Jugó béisbol primero con la Policía Nacional y luego softbol molinete; también fue parte de los años de gloria de los Astroboys de Toshiba.
Durante siete años formó parte del seleccionado nacional de mayores y ahí logró tres medallas en juegos y torneos Centroamericanos y Panamericanos de Softbol.
Modesto y Pablín
Siempre que Modesto Figueroa se paraba a batear en cualquier torneo regional, los dirigentes de Cuba, Venezuela y México sentían la necesidad de acercarse a presenciar cada turno, y no era para menos, ya que su peculiar estilo hacía difícil completar con él una buena jugada defensiva.
Se retiró de los estadios como jugador en el 2001, después 17 años defendiendo los colores de la Bandera Nacional Dominicana, pero permanece como coach del seleccionado nacional dominicano, llevando sus enseñanzas a las nuevas generaciones.
“Eso ha sido mi norte, sus orientaciones me han servido y lo que él fue en el terreno, me motiva a trabajar cada día más duro para seguir su trayectoria”, afirma Pablín, emocionado contando los momentos históricos de su padre.
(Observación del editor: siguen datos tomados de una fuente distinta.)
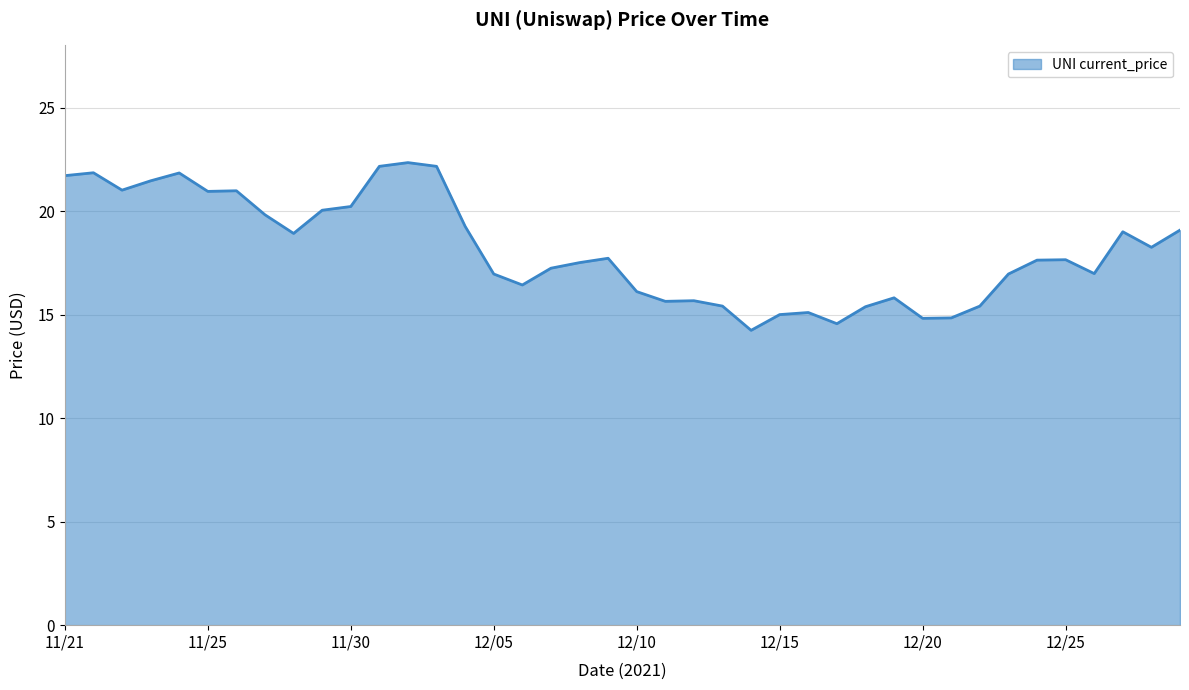

What is the minimum value shown in the chart?

14.2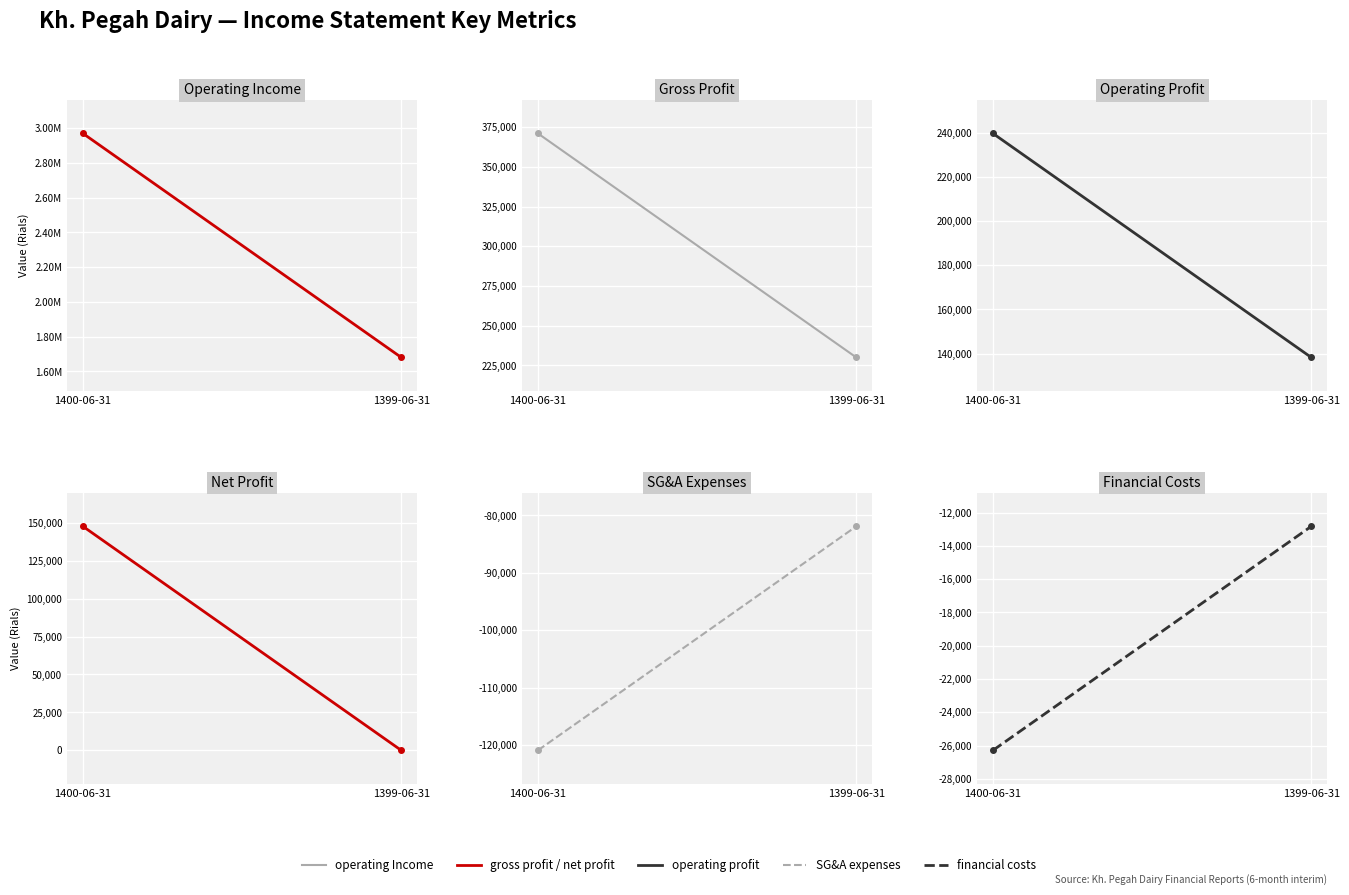

Is the value of Operating Income at 1399-06-31 greater than the value of Net Profit at 1400-06-31?

Yes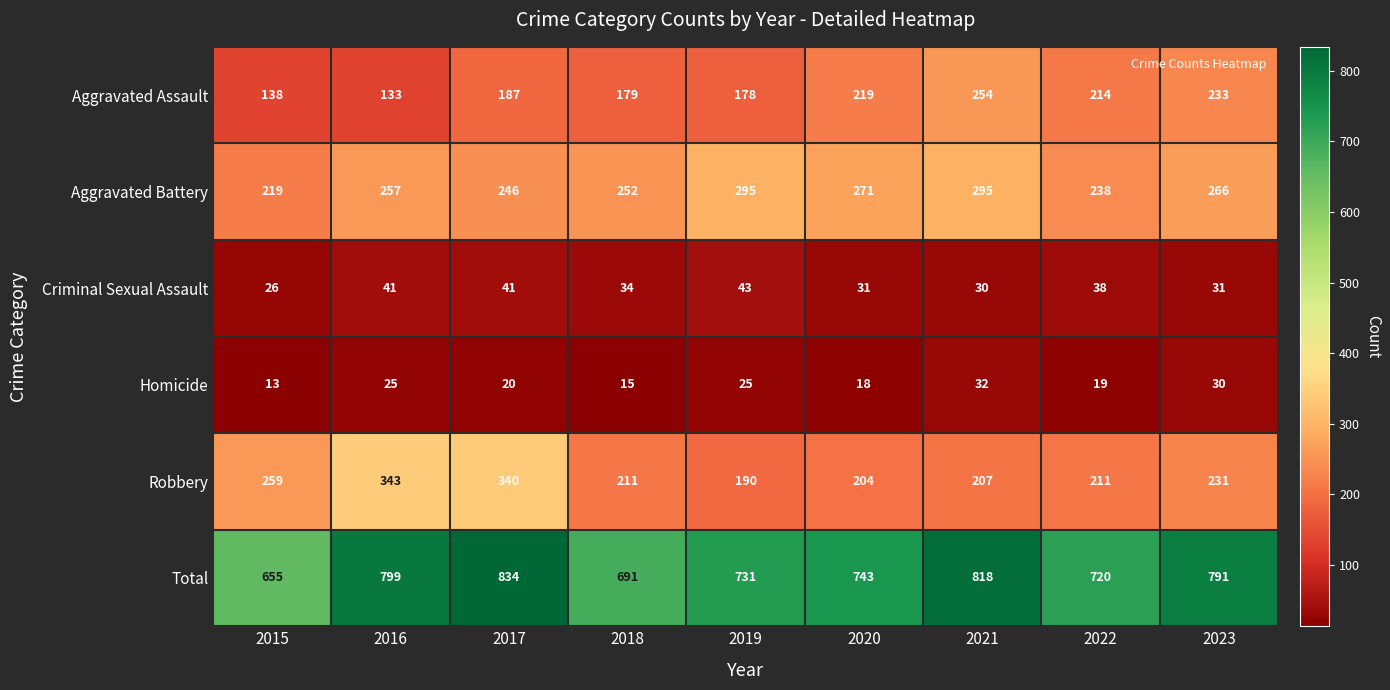

What is the sum of the Homicide values at 2019 and 2022?

44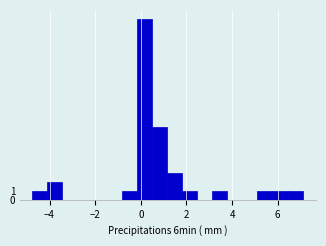

Around what value on the x-axis is the tallest bar? Give the approximate position of its centre, as read against the axis.

0.2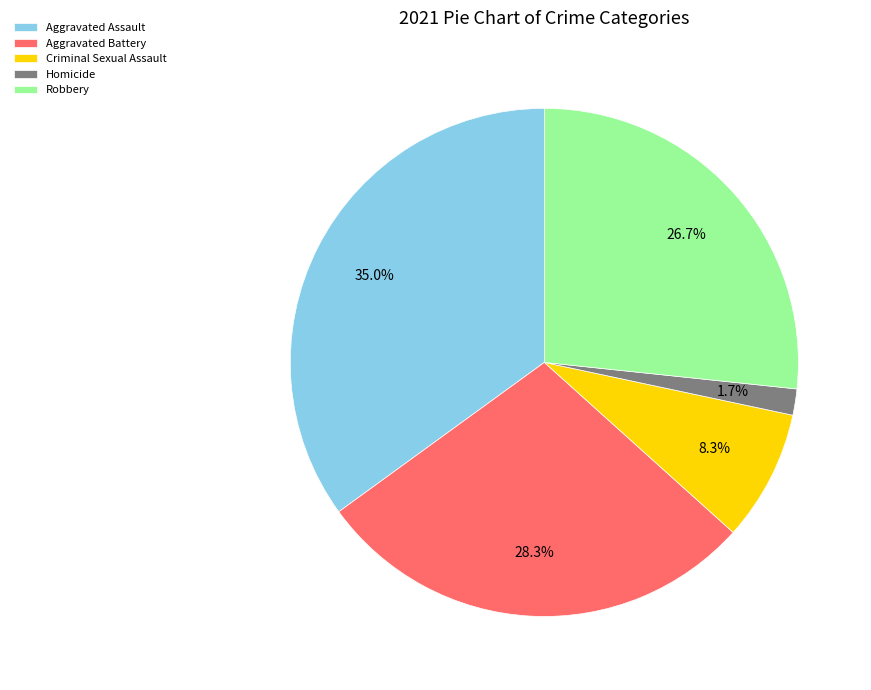

Count the number of slices in the pie.

5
Con cinco años como titular del jardín derecho en la Selección Nacional, tiene como meta “superar” las hazañas de su padre, aunque desde ya considera que tendrá que hacer gran esfuerzo “debido a que su pasar por el terreno de juego, es algo histórico y de gloria para todos los dominicanos”.
Con una medalla de plata lograda en el torneo Centroamericano del 2014 celebrado en Colombia y el título de bateo del pasado torneo mundial en Canadá, Pablín se muestra orgullo de ser parte del equipo que hoy es quinto en la clasificación mundial de la Federación Internacional de Softbol.